The latest whiplash research shows that long-term health problems are the norm
The latest whiplash research from the University of Queensland in Australia, published in November 2006, shows that a third of people with whiplash will go on to have long-term problems or develop delayed symptoms that can be extremely problematic.
It is estimated that around 30 per cent of car accidents result in a whiplash personal injury compensation claim, and while most people recover quickly and do not need a collar, in other cases if physical symptoms are left untreated, the results can be disastrous and sometimes cause disabilities.
Apart from the pain usually felt in the cervical neck region, in more recent years the post-traumatic emotional stress and emotional and neurological disorders arising from a car accident whiplash injury have been more clearly understood. Practitioners are also taking whiplash conditions more seriously.
Nightmares, accelerated ageing, limited neck movement, and upper body pain are all delayed whiplash symptoms.
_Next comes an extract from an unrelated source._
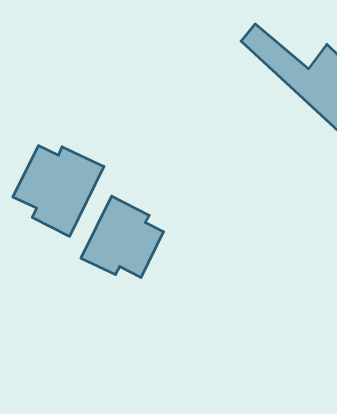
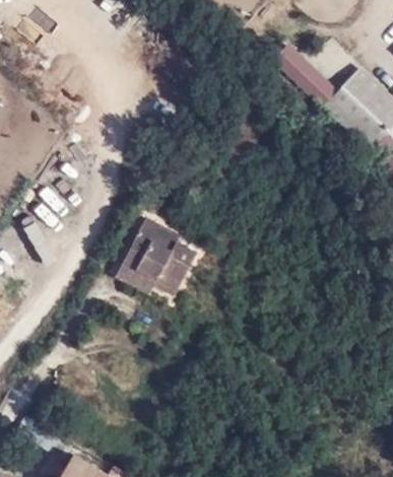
building: [13,146,104,236] -> none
It is hoped that the latest results will raise awareness in the medical establishment about the long-term effects of whiplash that requires personal injury compensation claims and to make practitioners and sufferers take it more seriously.
Sensory hypersensitivity after whiplash is another area currently being looked at further by whiplash researchers at the University of Queensland.
It's thought that the nervous system becomes much more excitable and behaves as if it is "wound up". The side-effects of this process are not entirely clear.